The company is adding a feature called Notes that allows users to create, share, and simultaneously edit a text document.

Because what I really want to do on a zoom call is take notes that are locked in zoom. 🙄

Not a problem to be solved. A choice made.

Every day, 120 Americans die at the end of a gun, including suicides and homicides, an average of 43,375 per year. According to the latest available analysis of data from 2015 to 2019, the US gun homicide rate was 26 times that of other high-income countries; its gun suicide rate was nearly 12 times higher. Mass shootings, defined as attacks in which at least four people are injured or killed excluding the shooter, have been on the rise since 2015, peaking at 686 incidents in 2021. There have been 476 mass shootings in the US in 2023 as of late August, and at the current pace, the US is set to eclipse the 2021 record this year.

It’s not a problem. It’s a choice. There are plenty of viable options and as a collective society we continue to allow this carnage to take place on a daily basis.

IBM’s generative AI tool aims to refactor ancient COBOL code for its mainframes | Ars Technica

IBM, eager to keep those legacy functions on its Z mainframe systems, wants that code rewritten in Java. It tried getting humans to do it a few years back, but now it has another idea. Yes, you guessed it: It’s putting AI on the job.

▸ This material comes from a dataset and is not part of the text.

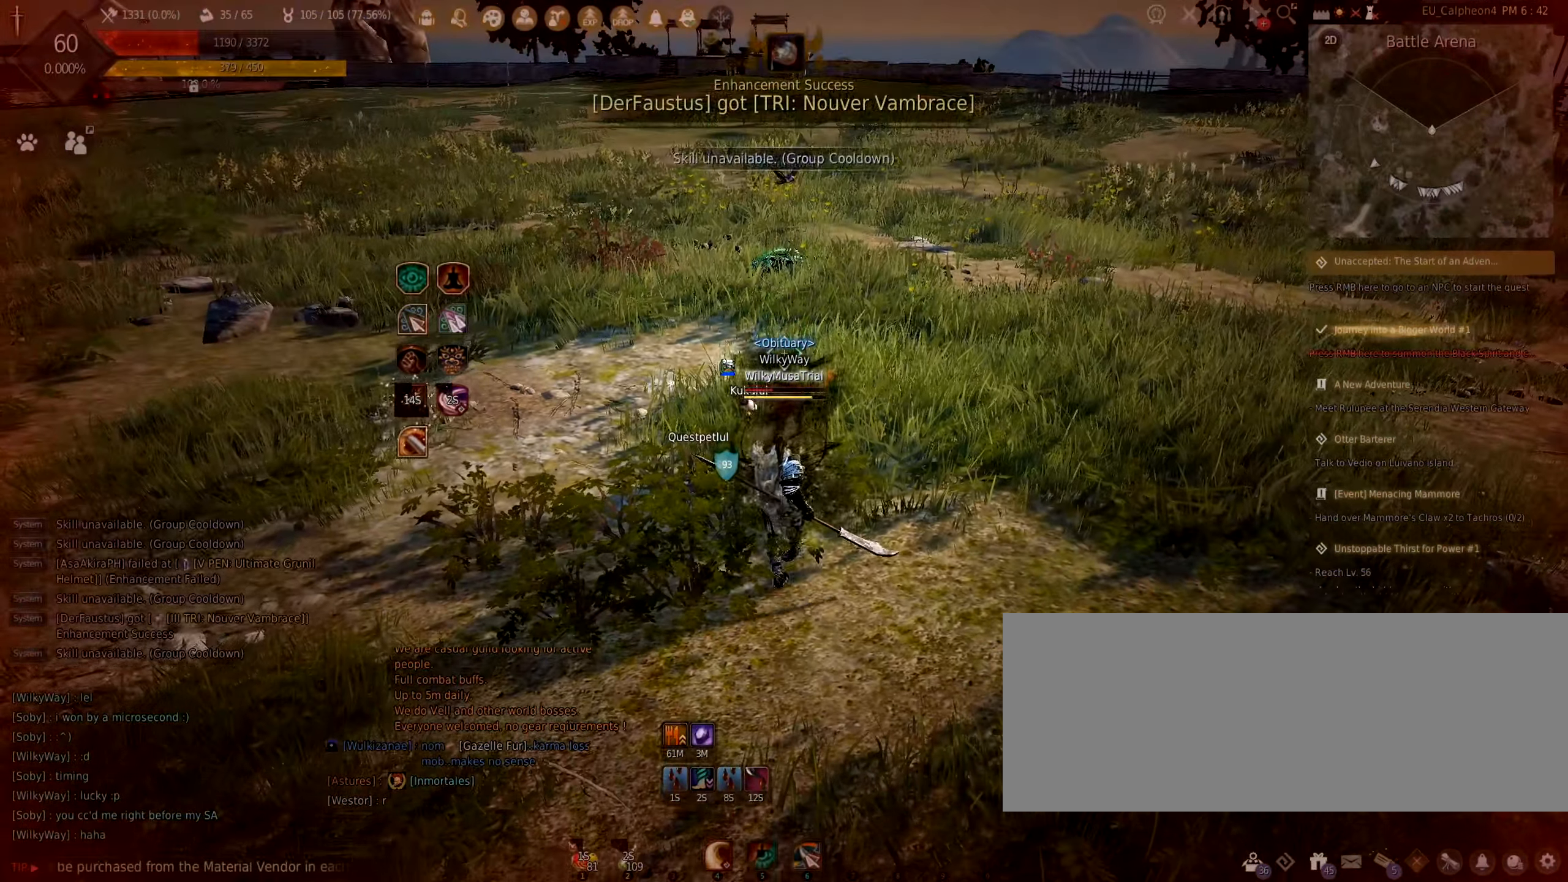
{"keys": ["s"], "mouse": [], "events": []}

What could possibly go wrong? That said, I don’t have a better idea to ‘modernize’ the aging foundation of COBOL

Apple Podcasts now shows creators who’s really paying for their shows - The Verge

Some really interesting tidbits about Apple and their Podcast subscription platform.

Apple is trying to speed up this process for creators, too. The company is adding five new hosting providers for delegated delivery, which allows creators to publish premium content directly from their chosen host’s dashboard. The new delivery partners are Audiomeans, Captivate, Podbean, Podspace, and Transistor. A number of other platforms, including Blubrry, Libsyn, Triton Digital’s Omny Studio, and RSS.com, already support delegated delivery on Apple Podcasts subscriptions. 

This is a welcome addition. Getting synced up with the underbelly of iTunes Connect for your podcast show with minimal api’s and a manual process from the mid-2000’s has been brutal.

Apple Podcasts is also teaming up with a partner better known in the music industry to help podcasters promote their work. The company is partnering with the Danish music analytics platform Linkfire – which generates special “smart links” that let marketers view insights on those who click on them – to help creators promote merch drops, sell tickets, or engage fans. During the virtual briefing, Linkfire announced a new integration with Apple called Linkfire for Podcasts that will debut later this year.

Now that is an interesting development.

A ‘rolling recession’ or a ‘richcession’ might spare the US economy from a full-scale downturn | AP News

The risk of recession is receding, rapidly,” said Neil Dutta, an economist at Renaissance Macro. Whether we are having a rolling recession or “richcession,” he said, “If you have to call it different names, it’s not a recession.

That’s a pretty good point.

Supreme Court says Apple can keep its App Store payment rules for now - The Verge

Justice Elena Kagan declined to vacate a stay on a lower court order about Apple’s anti-steering rules, which limit how iOS app developers can direct users to alternate payment methods. Kagan did not issue an explanation for the decision, but Epic’s petition was noted as denied on the Supreme Court’s website.

If you’ve been following along at home. Not a shocker.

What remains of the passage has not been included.